In most workplaces and offices on the continent, one could very likely see men and women who having reported to work are nevertheless idle, doing nothing. In fact, they spend working hours doing politics, receiving personal calls, shopping, conducting personal business, or reading national dailies.

In several countries across the continent, religious activities are organised and held during weekdays and working hours, and one can find those who are supposed to be at work working, rather at such programmes seeking special prayers. Indeed, many have replaced work with religious activities, and some even close their shops and offices to honour such programmes.

It is a worrying and discomforting spectacle to note that in numerous workplaces and offices across the continent, there are those who report to work but instead of working, sleep! Yes, our people love excessive sleep and can sleep for the greater part of the day. In a way, it is only in Africa that you can find people sleeping more and working less whereas in other parts of the world, they work more and sleep less.

However, if the masses ought to face the jarring music that would jolt them from their stupor and indolence to meaningful avocations and economic progress, there must equally be a call for the celebration of the few who appear as outliers on the continent. These are the few who in spite of the inviting ease with which they could join the masses are nevertheless actuated to lend themselves to tireless effort, ceaseless industry, astounding versatility and dauntless persistence and perseverance, and thereby place their best strengths and innate gifts on the altar of meaningful and beneficial activities as they work towards a better continent.

Without doubt, these hard working men and women across the length and breadth of the continent, striving so hard to build the economy of their respective countries, must receive lofty plaudits, high encomiums and pleasant approbations even as we have just marked another AU Day.

Despite the grim prognosis that we are confronted by on a daily basis, it is refreshing and irresistible to cheer and celebrate the few who stand tall and have earned their indelible names and places on our scrolls of honour; men and women from the African soil who have risen to take positions in international organizations as heads for which they delivered and performed excellently, and did not (as lazy souls) shirk on the job. Indeed, one such shining example is Kofi Annan, the former Secretary General of the United Nations, an illustrious son of Ghana.

While that is a drop of good fortune in our rather unenviable chalice from which we continue to drink as a continent, and one that calls us to rise up and fix such pressing issues, as we endeavour to transform the not one, but the many proverbial “Mensahs” scattered like Harmattan dust and haze on a humid January day; we must hope with bated breath that those who are in a place of good fortune and favour will do all in their power to lead and spearhead the gallant transformation of our beloved continent.

As a needed and salutary bluntness suggests, it is our laziness as a people that makes us continue to reach for the fading coat-tails of other advanced nations.
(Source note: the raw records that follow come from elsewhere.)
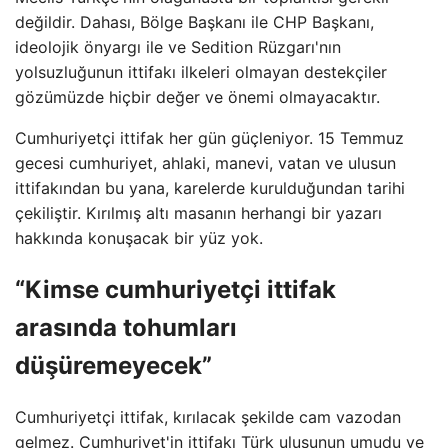
değildir. Dahası, Bölge Başkanı ile CHP Başkanı,
ideolojik önyargı ile ve Sedition Rüzgarı'nın
yolsuzluğunun ittifakı ilkeleri olmayan destekçiler
gözümüzde hiçbir değer ve önemi olmayacaktır.
Cumhuriyetçi ittifak her gün güçleniyor. 15 Temmuz
gecesi cumhuriyet, ahlaki, manevi, vatan ve ulusun
ittifakından bu yana, karelerde kurulduğundan tarihi
çekiliştir. Kırılmış altı masanın herhangi bir yazarı
hakkında konuşacak bir yüz yok.
“Kimse cumhuriyetçi ittifak
arasında tohumları
düşüremeyecek”
Cumhuriyetçi ittifak, kırılacak şekilde cam vazodan
gelmez. Cumhuriyet'in ittifakı Türk ulusunun umudu ve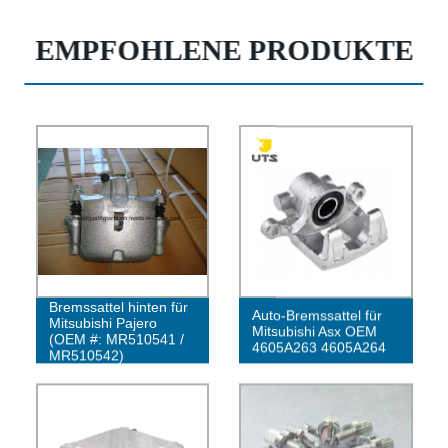
EMPFOHLENE PRODUKTE
Bremssattel hinten für
Auto-Bremssattel für
Mitsubishi Pajero
Mitsubishi Asx OEM
(OEM #: MR510541 /
4605A263 4605A264
MR510542)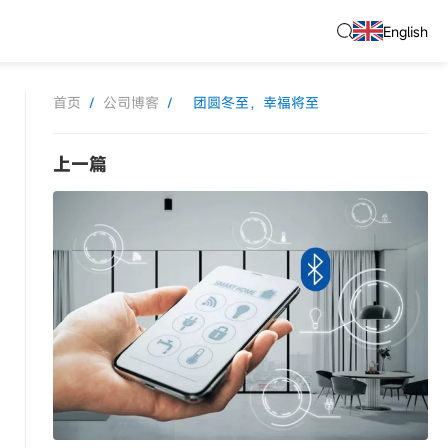
English
首页
/
公司博客
/
团圆冬至，幸福将至
上一篇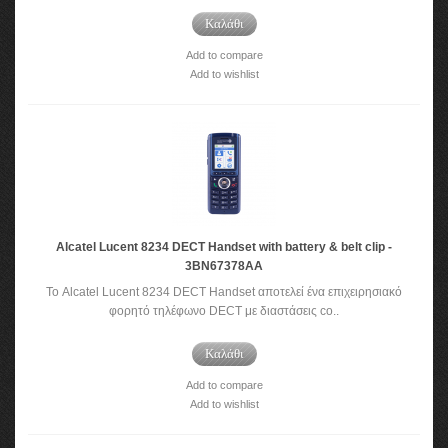
Καλάθι
Add to compare
Add to wishlist
Alcatel Lucent 8234 DECT Handset with battery & belt clip -
3BN67378AA
Το Alcatel Lucent 8234 DECT Handset αποτελεί ένα επιχειρησιακό
φορητό τηλέφωνο DECT με διαστάσεις co..
Καλάθι
Add to compare
Add to wishlist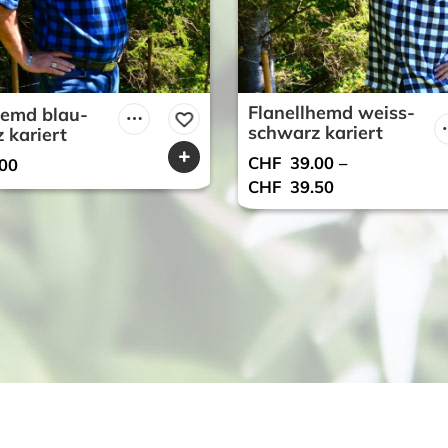
Flanellhemd weiss-
hemd blau-
schwarz kariert
 kariert
CHF
39.00
–
00
CHF
39.50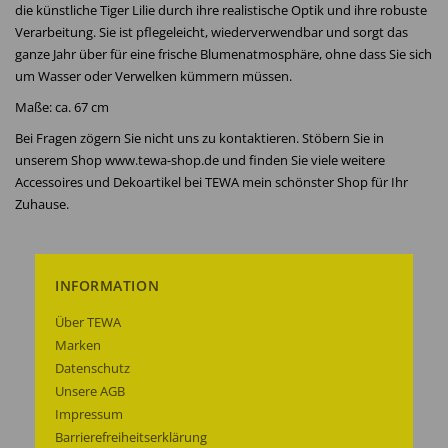
die künstliche Tiger Lilie durch ihre realistische Optik und ihre robuste
Verarbeitung. Sie ist pflegeleicht, wiederverwendbar und sorgt das
ganze Jahr über für eine frische Blumenatmosphäre, ohne dass Sie sich
um Wasser oder Verwelken kümmern müssen.
Maße: ca. 67 cm
Bei Fragen zögern Sie nicht uns zu kontaktieren. Stöbern Sie in
unserem Shop www.tewa-shop.de und finden Sie viele weitere
Accessoires und Dekoartikel bei TEWA mein schönster Shop für Ihr
Zuhause.
INFORMATION
Über TEWA
Marken
Datenschutz
Unsere AGB
Impressum
Barrierefreiheitserklärung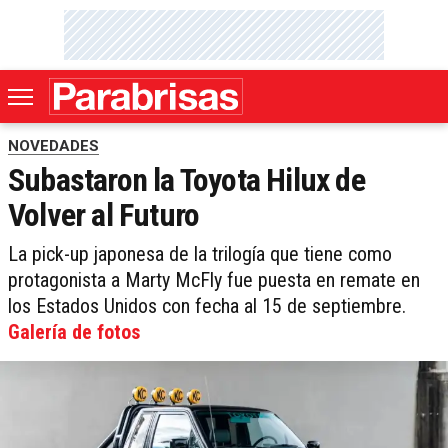
NOVEDADES
Subastaron la Toyota Hilux de
Volver al Futuro
La pick-up japonesa de la trilogía que tiene como
protagonista a Marty McFly fue puesta en remate en
los Estados Unidos con fecha al 15 de septiembre.
Galería de fotos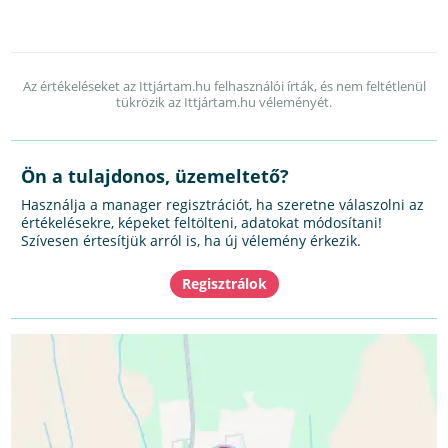
Az értékeléseket az Ittjártam.hu felhasználói írták, és nem feltétlenül
tükrözik az Ittjártam.hu véleményét.
Ön a tulajdonos, üzemeltető?
Használja a manager regisztrációt, ha szeretne válaszolni az
értékelésekre, képeket feltölteni, adatokat módosítani!
Szívesen értesítjük arról is, ha új vélemény érkezik.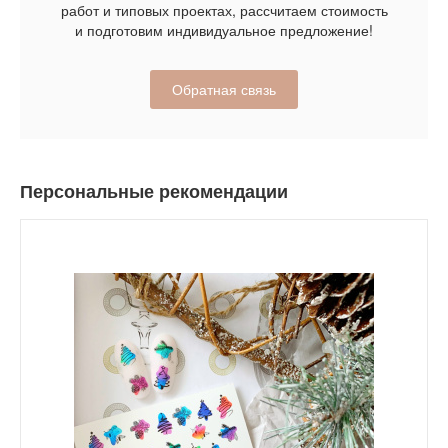
работ и типовых проектах, рассчитаем стоимость
и подготовим индивидуальное предложение!
Обратная связь
Персональные рекомендации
However, if we would fix this issue as well as our desire and love for sleep and instead offer ourselves and channel all our inner and outer powers to a better and brighter continent, then our needed and pleasant change will soon break upon us.

As a final suggestion, we must turn to an inspired prophet and sage who several centuries ago intimated divine direction to a people very much in need of change, saying, “If ye be willing and obedient, ye shall eat the good of the land.” Are we as a continent equally willing? Will we obey such a lucid call for us to jettison our indolent proclivities and bestir ourselves to hard work and tireless and persistent effort needed to change this lagging continent?